Chapter 6, "Writing and pictures," indicates that writing forms only one part of a "complex interplay between building, objects, and performers in the multimedia performance in church" (248). Franklin notes that to unlettered viewers in the audience, writing may thus have been less with image and more as image. "For those unable to decipher the particular written messages [e.g., caption inscriptions], the graphic environment of the church reinforces visually the general status of Writ" (245). It remains to be demonstrated, however, that the "unlettered" of medieval Rus' normally associated script with "Book." The non-textual, "practical" uses of writing are the focus of chapter 7, "Writing and magic." Here, Franklin emphasizes themes now de rigeurin studies of medieval magic: for example the relation between magic and the representation of the "heathen" or the use of defixiones. This does not mean that he neglects discussing the old distinction between "magic" and "religion," categories which, as he notes, contemporaries may have understood as pertinent. But Franklin's conclusion is a reminder of how difficult it is to pinpoint the target: "More significantly, all of the 'marked' magical uses of writing have precedents and parallels within imported Christianity. Psalmomancy, psalm amulets, invocations against personified fevers, even cryptic uterine formulae surrounding Gorgone-like figures these are all firmly within long-established traditions of Christian written magic, alongside routine talismans such as the sign of the Cross, votive inscriptions, or the sanctio spiritualis on written documents." Franklin explains that the non-verbal meanings of writing were not defined as magic, for the latter was always something outside written culture. Very few magical practices exploited writing alone, and writing was not given or viewed as having any magical properties. Among the impressive features of this book are the author's excellent understanding and presentation of the scholarly debates surrounding such issues as translations in Kievan Rus'. Franklin's work has implications for the conventional argument that the introduction of written culture served to transform medieval society in a most dramatic way. He finds that in the case of Rus', at least, "the technology was not stronger than the social institutions which justified it, or which remained impervious to it."

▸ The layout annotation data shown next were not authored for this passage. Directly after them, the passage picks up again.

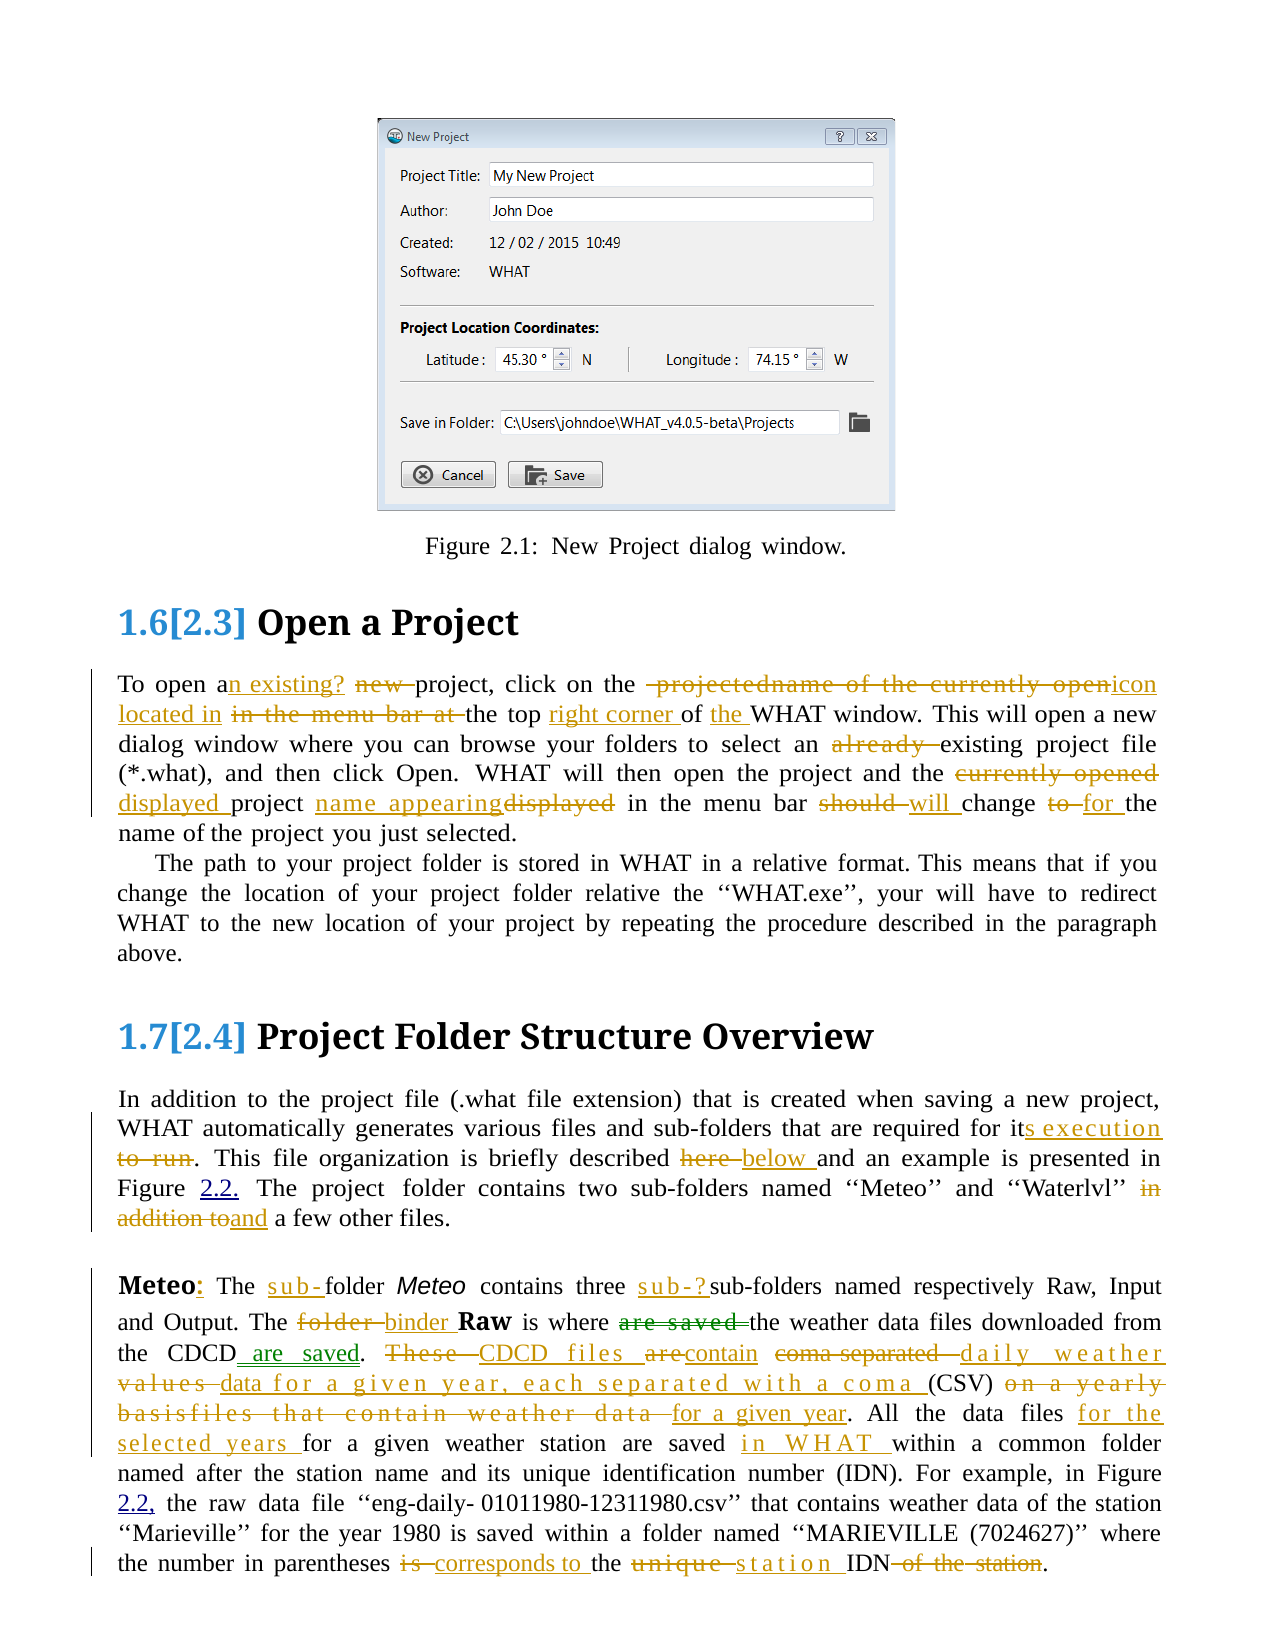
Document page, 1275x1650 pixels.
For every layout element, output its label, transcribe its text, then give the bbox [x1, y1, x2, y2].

text Meteo: The sub-folder Meteo contains three sub-?sub-folders named respectively Raw, Input and Output. The binder Raw is where the weather data files downloaded from the CDCD are saved. CDCD files contain daily weather data for a given year, each separated with a coma (CSV) for a given year. All the data files for the selected years for a given weather station are saved in WHAT within a common folder named after the station name and its unique identification number (IDN). For example, in Figure 2.2, the raw data file ‘‘eng-daily- 01011980-12311980.csv’’ that contains weather data of the station ‘‘Marieville’’ for the year 1980 is saved within a folder named ‘‘MARIEVILLE (7024627)’’ where the number in parentheses corresponds to the station IDN. [117, 1268, 1162, 1576]
text The path to your project folder is stored in WHAT in a relative format. This means that if you change the location of your project folder relative the ‘‘WHAT.exe’’, your will have to redirect WHAT to the new location of your project by repeating the procedure described in the paragraph above. [117, 848, 1158, 967]
text Figure 2.1: New Project dialog window. [425, 531, 1173, 559]
text In addition to the project file (.what file extension) that is created when saving a new project, WHAT automatically generates various files and sub-folders that are required for its execution. This file organization is briefly described below and an example is presented in Figure 2.2. The project folder contains two sub-folders named ‘‘Meteo’’ and ‘‘Waterlvl’’ and a few other files. [117, 1084, 1161, 1232]
text To open an existing? project, click on the icon located in the top right corner of the WHAT window. This will open a new dialog window where you can browse your folders to select an existing project file (*.what), and then click Open. WHAT will then open the project and the displayed project name appearing in the menu bar will change for the name of the project you just selected. [117, 669, 1157, 847]
picture [377, 118, 896, 511]
list Open a Project [118, 597, 1173, 645]
list Project Folder Structure Overview [118, 1012, 1173, 1060]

This book is definitely an important building block in our understanding of medieval Rus'. His findings will also be useful to those studying medieval cultural history, as he presents new evidence of the impact of writing on social and political structures. If the spread of "activity-based writing" was "bottom-up," without any obvious conceptual or institutional barrier, then one wonders how the significant changes in the mid-eleventh century were achieved so readily over just a few decades. Still, Franklin is to be commended for raising important issues about the nature and function of writing in a medieval society, and his book deserves to be widely read and debated.